**Tarefa:** Devolva todas as linhas da listagem abaixo, sem nenhuma alteração, e deixe as imagens de fora da resposta.

——

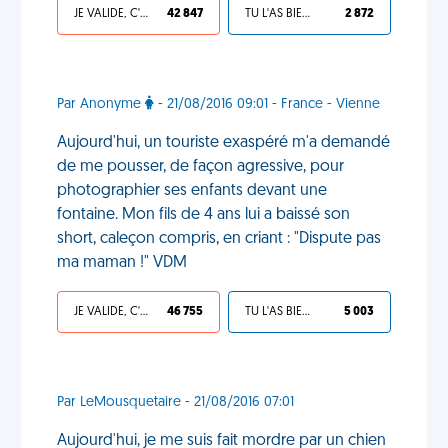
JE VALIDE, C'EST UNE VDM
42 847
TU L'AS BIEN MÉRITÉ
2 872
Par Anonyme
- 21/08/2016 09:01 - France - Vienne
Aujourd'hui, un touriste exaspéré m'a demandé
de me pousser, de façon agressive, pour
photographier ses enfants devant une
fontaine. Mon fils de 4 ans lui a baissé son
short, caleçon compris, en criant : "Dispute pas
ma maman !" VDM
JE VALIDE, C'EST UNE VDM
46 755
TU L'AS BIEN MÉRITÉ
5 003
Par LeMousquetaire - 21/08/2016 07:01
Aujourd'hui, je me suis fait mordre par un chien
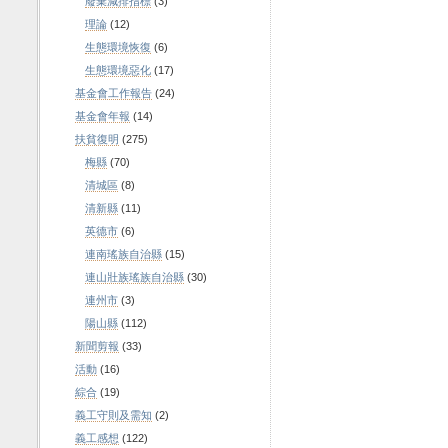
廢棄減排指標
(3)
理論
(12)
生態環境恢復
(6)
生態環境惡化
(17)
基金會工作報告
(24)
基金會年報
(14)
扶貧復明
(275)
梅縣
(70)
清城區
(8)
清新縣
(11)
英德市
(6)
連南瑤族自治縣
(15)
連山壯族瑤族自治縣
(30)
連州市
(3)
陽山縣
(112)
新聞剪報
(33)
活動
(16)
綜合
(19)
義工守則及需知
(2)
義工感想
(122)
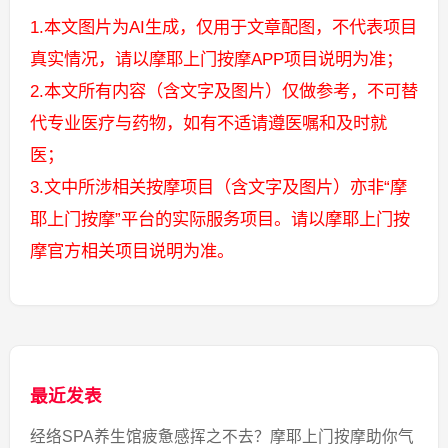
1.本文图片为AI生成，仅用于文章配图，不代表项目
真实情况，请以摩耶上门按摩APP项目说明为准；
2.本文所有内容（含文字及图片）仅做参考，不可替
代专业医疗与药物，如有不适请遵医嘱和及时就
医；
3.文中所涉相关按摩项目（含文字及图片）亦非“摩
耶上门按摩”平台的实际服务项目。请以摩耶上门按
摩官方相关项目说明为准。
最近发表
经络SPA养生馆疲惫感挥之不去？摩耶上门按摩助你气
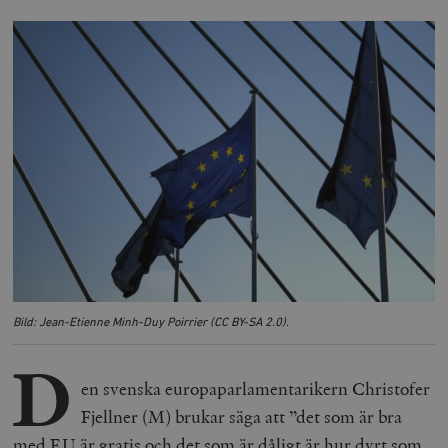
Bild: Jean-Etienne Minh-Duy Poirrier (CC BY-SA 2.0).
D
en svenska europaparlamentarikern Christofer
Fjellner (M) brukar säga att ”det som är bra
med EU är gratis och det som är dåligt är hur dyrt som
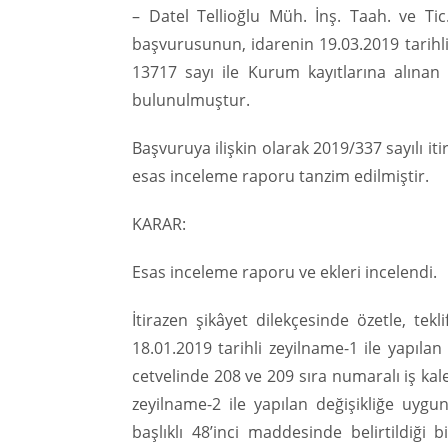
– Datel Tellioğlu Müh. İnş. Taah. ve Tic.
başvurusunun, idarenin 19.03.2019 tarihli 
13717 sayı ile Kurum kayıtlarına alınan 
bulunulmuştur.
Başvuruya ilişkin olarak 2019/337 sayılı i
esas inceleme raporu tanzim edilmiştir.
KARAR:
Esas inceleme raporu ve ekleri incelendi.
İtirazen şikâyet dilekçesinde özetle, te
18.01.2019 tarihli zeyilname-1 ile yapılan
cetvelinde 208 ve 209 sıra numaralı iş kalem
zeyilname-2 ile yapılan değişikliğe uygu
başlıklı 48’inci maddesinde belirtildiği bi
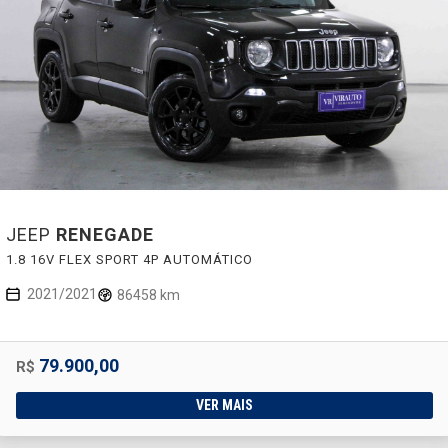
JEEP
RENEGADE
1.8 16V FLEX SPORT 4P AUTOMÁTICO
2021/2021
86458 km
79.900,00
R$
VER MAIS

——

**Solução do exercício:**
JE VALIDE, C'EST UNE VDM
42 847
TU L'AS BIEN MÉRITÉ
2 872
Par Anonyme
- 21/08/2016 09:01 - France - Vienne
Aujourd'hui, un touriste exaspéré m'a demandé
de me pousser, de façon agressive, pour
photographier ses enfants devant une
fontaine. Mon fils de 4 ans lui a baissé son
short, caleçon compris, en criant : "Dispute pas
ma maman !" VDM
JE VALIDE, C'EST UNE VDM
46 755
TU L'AS BIEN MÉRITÉ
5 003
Par LeMousquetaire - 21/08/2016 07:01
Aujourd'hui, je me suis fait mordre par un chien
廢棄減排指標
(3)
理論
(12)
生態環境恢復
(6)
生態環境惡化
(17)
基金會工作報告
(24)
基金會年報
(14)
扶貧復明
(275)
梅縣
(70)
清城區
(8)
清新縣
(11)
英德市
(6)
連南瑤族自治縣
(15)
連山壯族瑤族自治縣
(30)
連州市
(3)
陽山縣
(112)
新聞剪報
(33)
活動
(16)
綜合
(19)
義工守則及需知
(2)
義工感想
(122)
1.本文图片为AI生成，仅用于文章配图，不代表项目
真实情况，请以摩耶上门按摩APP项目说明为准；
2.本文所有内容（含文字及图片）仅做参考，不可替
代专业医疗与药物，如有不适请遵医嘱和及时就
医；
3.文中所涉相关按摩项目（含文字及图片）亦非“摩
耶上门按摩”平台的实际服务项目。请以摩耶上门按
摩官方相关项目说明为准。
最近发表
经络SPA养生馆疲惫感挥之不去？摩耶上门按摩助你气
Bild: Jean-Etienne Minh-Duy Poirrier (CC BY-SA 2.0).
D
en svenska europaparlamentarikern Christofer
Fjellner (M) brukar säga att ”det som är bra
med EU är gratis och det som är dåligt är hur dyrt som
– Datel Tellioğlu Müh. İnş. Taah. ve Tic.
başvurusunun, idarenin 19.03.2019 tarihli 
13717 sayı ile Kurum kayıtlarına alınan 
bulunulmuştur.
Başvuruya ilişkin olarak 2019/337 sayılı i
esas inceleme raporu tanzim edilmiştir.
KARAR:
Esas inceleme raporu ve ekleri incelendi.
İtirazen şikâyet dilekçesinde özetle, te
18.01.2019 tarihli zeyilname-1 ile yapılan
cetvelinde 208 ve 209 sıra numaralı iş kalem
zeyilname-2 ile yapılan değişikliğe uygu
başlıklı 48’inci maddesinde belirtildiği bi
JEEP
RENEGADE
1.8 16V FLEX SPORT 4P AUTOMÁTICO
2021/2021
86458 km
79.900,00
R$
VER MAIS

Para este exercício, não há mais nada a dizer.